- **Esercizi**:
1 - Stabilisci se queste affermazioni concordano con il brano sul ministero dei presbiteri, rispondendo sì o no e citando le parole decisive del brano: (a) il ministero "depresso" si lascia guidare dal "si è sempre fatto così"; (b) le api rovinano i fiori su cui si posano; (c) i preti rinnoveranno gli impegni presi il giorno della loro ordinazione.
2 - Scrivi il seguito del brano sul ministero dei presbiteri, partendo dopo la sua ultima frase.

- **Brano proposto**:
----

Mi sembra anche che lo spirito non scenda su di noi quando il nostro ministero è “depresso”. Lo definirei così: “Depresso”. E cioè quando tira a campare, quando si lascia guidare dal “si è sempre fatto così”. Quando uno vive il proprio ministero da solo, non si vede mai agli incontri, quando si trascina stanco e demotivato a gestire l’ordinario.

“E finalmente, finalmente abbiamo le api” conclude monsignor Sigismondi. “Il ministero di un prete può essere paragonato al lavoro di squadra che regola le colonie delle api. Cantate anche, come faremo dopodomani notte dall’exultet, dal preconscio pasquale. Il sistema organizzativo di un alveare disciplina le relazioni. Le relazioni tra l’ape regina, le api operaie e i fuchi, creando un meccanismo sinodale, con compiti ben definiti: la costruzione dell’alveare, l’accudimento delle larve, il trasporto del polline e del nettare. Le api, attirate dalla fragranza dei profumi, non sciupano la bellezza dei fiori, su cui si posano con molta delicatezza, e da cui suggono il polline e il nettare, che in parte trasferiscono negli altri fiori, fecondandoli, e in parte trasportano con assidua premura all’interno del favo.

La vita di un presbitero ha molto da imparare dalla industriosa collegialità delle api, allergiche allo scisma ma abili nello sciamare, infaticabili nel suggere le sostanze prelevate dai fiori, favorendo il processo di impollinazione e producendo miele”.

Ecco! Lo spirito scende su di noi quando il nostro ministero è umile e duttile, si lascia educare il cuore, riserva spazio a sé e agli altri, è capace di ascolto e di preghiera, assume il ritmo dei preti vicini, coltiva un senso profondo di fraternità, si lascia animare dalla carità verso i piccoli e i poveri.

Oggi, cari fratelli e sorelle, voi tutti, voglio lodare la grande maggioranza silenziosa che è qui presente, quella che non dà troppi grattacapi al vescovo, ma che lavora umilmente, che ha il senso della Chiesa, che è presente con naturalezza agli incontri comuni, che è positiva e costruttiva, che propone l’immagine di un presbitero solare, che trasmette fiducia e speranza.

Cari consacrati e cari fedeli laici e laiche, ringraziate con me il Signore oggi, che la maggioranza dei nostri fratelli presbiteri sono uomini spirituali, certo ciascuno col suo volto, col suo carattere, ma tutti insieme immagini viventi della vita spirituale.

Ringraziate con me il Signore per loro. Dite grazie ai vostri preti: oggi è il loro compleanno, sono nati oggi.

Tra poco essi rinnoveranno gli impegni assunti nel giorno della loro ordinazione.

Grazie fratelli sacerdoti, per la vostra testimonianza. Grazie per il vostro servizio. Grazie per il tanto bene nascosto che fate. Grazie per il perdono che regalate in nome di Dio. Grazie per il vostro ministero che spesso si svolge fra tante fatiche, incomprensioni, talvolta anche da parte del vescovo, e pochi riconoscimenti.

----

- **Raccolta dati**:
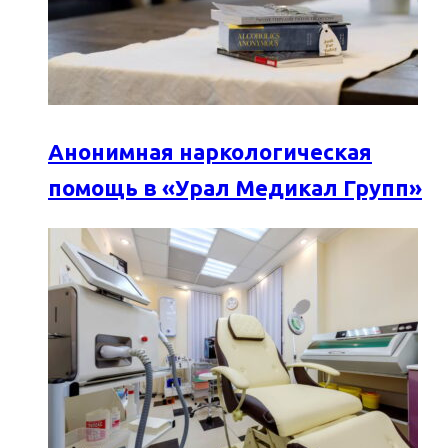
Анонимная наркологическая
помощь в «Урал Медикал Групп»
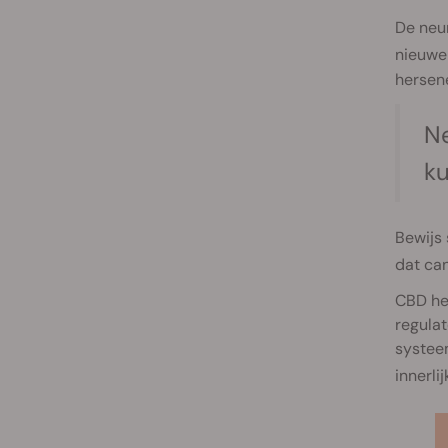
De neu
nieuwe 
hersene
Ne
ku
Bewijs
dat ca
CBD hee
regulat
systee
innerli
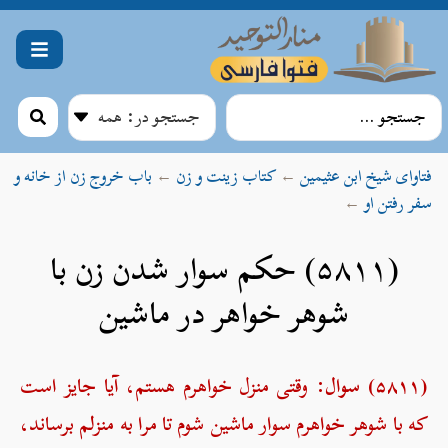
فتاوای شیخ ابن عثیمین
←
کتاب زینت و زن
←
باب خروج زن از خانه و
سفر رفتن او
←
(۵۸۱۱) حکم سوار شدن زن با
شوهر خواهر در ماشین
(۵۸۱۱) سوال:
وقتی منزل خواهرم هستم، آیا جایز است
که با شوهر خواهرم سوار ماشین شوم تا مرا به منزلم برساند،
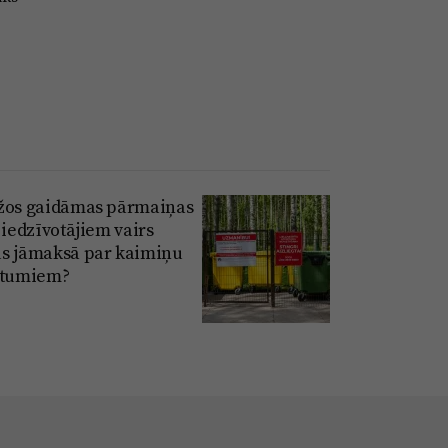
žos gaidāmas pārmaiņas
 iedzīvotājiem vairs
s jāmaksā par kaimiņu
itumiem?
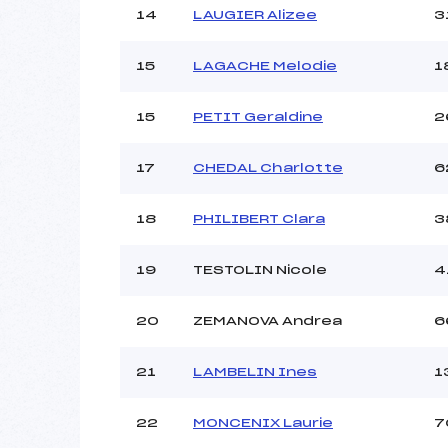
14
LAUGIER Alizee
3
15
LAGACHE Melodie
1
15
PETIT Geraldine
2
17
CHEDAL Charlotte
6
18
PHILIBERT Clara
3
19
TESTOLIN Nicole
4
20
ZEMANOVA Andrea
6
21
LAMBELIN Ines
1
22
MONCENIX Laurie
7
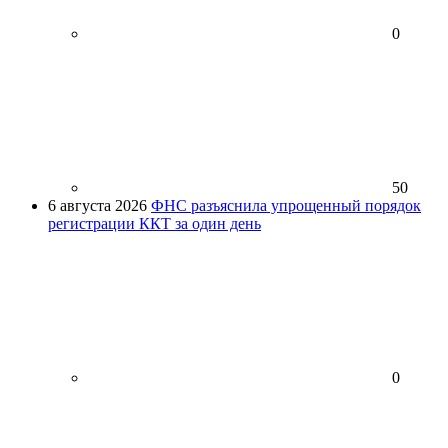
0
50
6 августа 2026
ФНС разъяснила упрощенный порядок
регистрации ККТ за один день
0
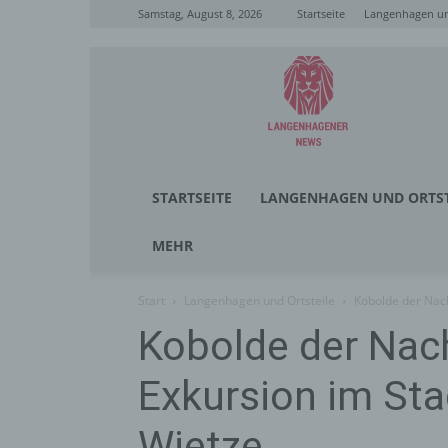
Samstag, August 8, 2026
Startseite
Langenhagen un
Langenhagener
News
STARTSEITE
LANGENHAGEN UND ORTST
MEHR
Start
Langenhagen und Ortsteile
Kobolde der Nac
Kobolde der Nac
Exkursion im Sta
Wietze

----

- **Soluzioni**:
1 -
(a) Sì: «quando si lascia guidare dal “si è sempre fatto così”».
(b) No: «non sciupano la bellezza dei fiori, su cui si posano con molta delicatezza».
(c) Sì: «Tra poco essi rinnoveranno gli impegni assunti nel giorno della loro ordinazione».

2 -
Un grazie lo rivolgiamo quest’anno al Signore, in particolare per il nostro caro don Ignazio (Guida, ndr), che festeggia i cinquant’anni di ordinazione sacerdotale; e don Michele (Grosso, ndr), che ne compie quaranta.

Siamo grati al Signore, anche perché in mezzo a noi ci sono don Sergio (Cristo, ndr) e don Biruk (Demissie, ndr). Voglio ricordare loro che questa è sempre la loro casa.

Mentre ricordiamo i cari don Oreste (Santoro, ndr) e don Ciccio (monsignor Francesco Perrotta, ndr) che sono venuti a mancare quest’anno, e gli altri confratelli defunti.

Un saluto lo rivolgo a monsignor Rinaldi (il vescovo emerito Giovanni, ndr), assente perché ammalato, e che ci ha fatto pervenire in dono un suo testo su Paolino di Nola, che vi sarà consegnato a pranzo.

Ringrazio, dal momento che siamo nei ringraziamenti, anche la città di Cervino, qui rappresentata dal Sindaco (Giuseppe Vinciguerra, ndr) e dall’azienda che ha offerto il vino, l’olio per gli oli santi.

L’olio dei catecumeni, l’olio degli infermi e l’olio che poi farà parte del crisma, vengono quest’anno da Cervino, che ha un’eccellenza proprio la produzione dell’olio. E questo olio farà il giro di tutte le parrocchie della diocesi. Grazie caro sindaco di questo dono per tutta la diocesi.

Permettetemi in conclusione, cari fratelli presbiteri, di assegnarvi, mi permetto, tre compiti, tre compiti per casa, tre adempimenti, come segno di rinnovamento pasquale.

Per favore, fate visita o almeno telefonate spesso, a un confratello malato anziano per donargli gratuitamente un’ora del vostro tempo. Purtroppo ne sono rimasti solo due: il caro don Salvatore, e il caro don Gregorio. Questo è il primo compito che vi assegno. E di pregare per gli altri confratelli che hanno qualche infermità. Un ricordo speciale per il nostro don Carletto che concelebra stamattina con noi e che dovrà subire un intervento delicato il prossimo mese. Preghiamo il Signore che ce lo conservi sempre per lungo tempo.

Vi chiedo inoltre di dedicare una mezza giornata al ministero della confessione, all’ascolto della gente: lasciate tutto, ascoltate la gente, sia nella confessione sia in colloqui personali.

Infine, ultimo compito, questo, più a lungo termine, che vi chiedo in questo giorno santo: quello di far visita alle famiglie della vostra parrocchia. Entrate nelle case, dialogate con quelli che stanno in quella casa, pregate brevemente insieme con loro. La visita alle famiglie è la forma più ordinaria, io credo, per una parrocchia che voglia essere missionaria, una Chiesa in uscita. Quale missionarietà più concreta e ordinaria di questa? Quella di bussare alle case della vostra gente, entrarci, dialogare e pregare insieme con loro?

Ancora grazie, fratelli preti, per la vostra testimonianza.